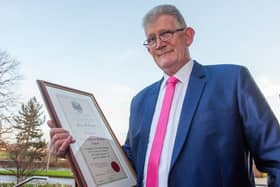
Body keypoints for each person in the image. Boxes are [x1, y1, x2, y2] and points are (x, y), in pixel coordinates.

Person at [48, 4, 280, 187]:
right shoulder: (140, 101)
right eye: (151, 39)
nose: (159, 44)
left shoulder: (232, 80)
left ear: (188, 36)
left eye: (166, 34)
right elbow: (127, 162)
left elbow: (276, 155)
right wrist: (75, 149)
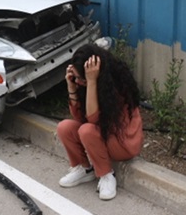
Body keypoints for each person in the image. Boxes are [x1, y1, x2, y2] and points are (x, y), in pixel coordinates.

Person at [56, 43, 144, 200]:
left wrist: (90, 81)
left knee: (87, 130)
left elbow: (93, 120)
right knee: (65, 127)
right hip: (106, 134)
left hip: (124, 143)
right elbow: (79, 118)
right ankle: (84, 169)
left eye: (78, 78)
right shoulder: (85, 84)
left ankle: (106, 175)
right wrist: (71, 87)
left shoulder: (116, 86)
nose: (77, 81)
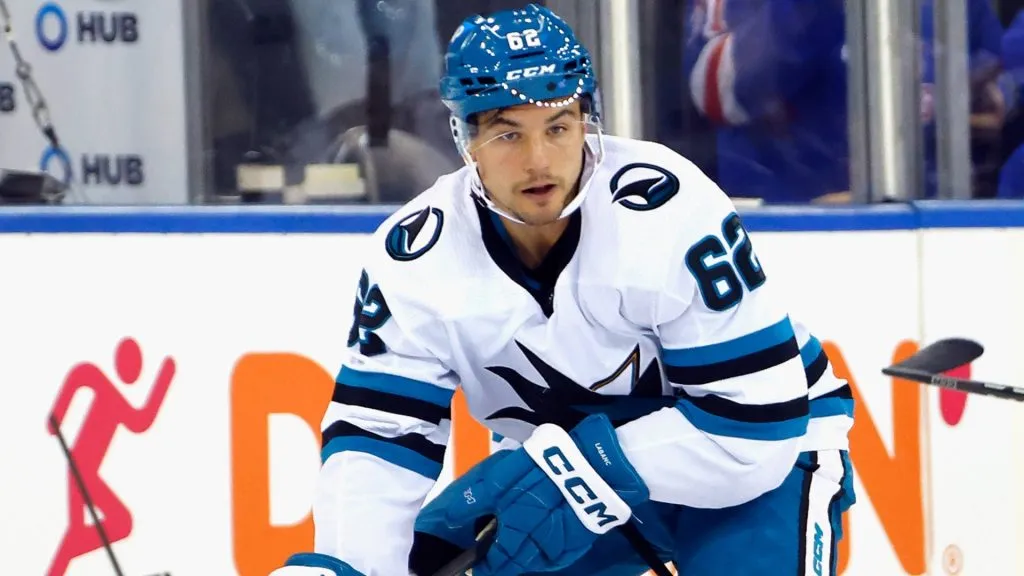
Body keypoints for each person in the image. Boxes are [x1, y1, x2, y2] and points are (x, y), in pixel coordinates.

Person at [272, 4, 855, 575]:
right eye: (507, 134)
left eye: (558, 126)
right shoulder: (415, 259)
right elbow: (382, 432)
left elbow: (754, 429)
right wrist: (350, 566)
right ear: (464, 138)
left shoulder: (668, 212)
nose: (539, 161)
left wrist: (570, 474)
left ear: (586, 121)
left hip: (761, 456)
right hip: (570, 465)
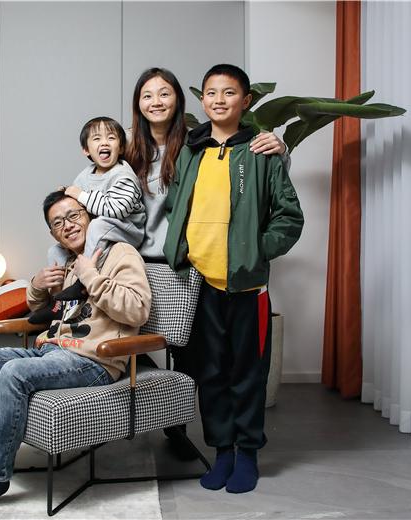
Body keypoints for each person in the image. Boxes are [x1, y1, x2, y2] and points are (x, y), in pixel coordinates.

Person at [0, 190, 151, 515]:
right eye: (57, 223)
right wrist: (37, 286)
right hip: (51, 351)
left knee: (14, 373)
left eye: (74, 215)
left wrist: (91, 276)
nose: (68, 225)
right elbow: (46, 311)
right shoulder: (68, 263)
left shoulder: (120, 252)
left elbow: (137, 310)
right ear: (53, 234)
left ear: (90, 217)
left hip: (93, 360)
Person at [163, 64, 304, 494]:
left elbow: (289, 217)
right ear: (202, 100)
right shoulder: (191, 151)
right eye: (211, 92)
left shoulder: (261, 151)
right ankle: (223, 450)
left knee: (247, 373)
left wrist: (256, 250)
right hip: (199, 284)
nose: (219, 100)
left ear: (246, 101)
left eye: (229, 92)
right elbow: (175, 205)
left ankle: (248, 454)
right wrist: (181, 249)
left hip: (247, 287)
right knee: (210, 372)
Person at [125, 67, 289, 262]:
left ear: (178, 100)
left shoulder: (196, 143)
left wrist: (281, 149)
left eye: (164, 94)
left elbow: (263, 181)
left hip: (183, 260)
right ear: (137, 103)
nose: (156, 102)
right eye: (147, 96)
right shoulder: (122, 144)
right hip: (130, 258)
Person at [29, 117, 146, 324]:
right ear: (86, 150)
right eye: (97, 138)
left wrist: (80, 195)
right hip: (101, 229)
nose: (104, 142)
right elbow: (76, 203)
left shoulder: (124, 175)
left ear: (120, 148)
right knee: (54, 251)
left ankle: (81, 283)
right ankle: (58, 302)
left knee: (98, 224)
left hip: (127, 227)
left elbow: (117, 209)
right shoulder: (86, 175)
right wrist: (66, 192)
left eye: (111, 138)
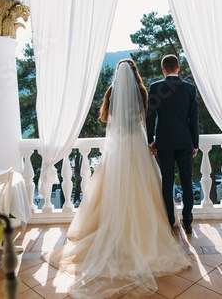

About this exercise — Look through the records and copy down every line that holds "wrist".

Task response —
right wrist: (75, 149)
left wrist: (90, 81)
right wrist: (71, 87)
right wrist: (350, 566)
left wrist: (570, 474)
right wrist: (37, 286)
left wrist: (91, 276)
left wrist: (256, 250)
right wrist: (181, 249)
left wrist: (281, 149)
left wrist: (80, 195)
right wrist: (66, 192)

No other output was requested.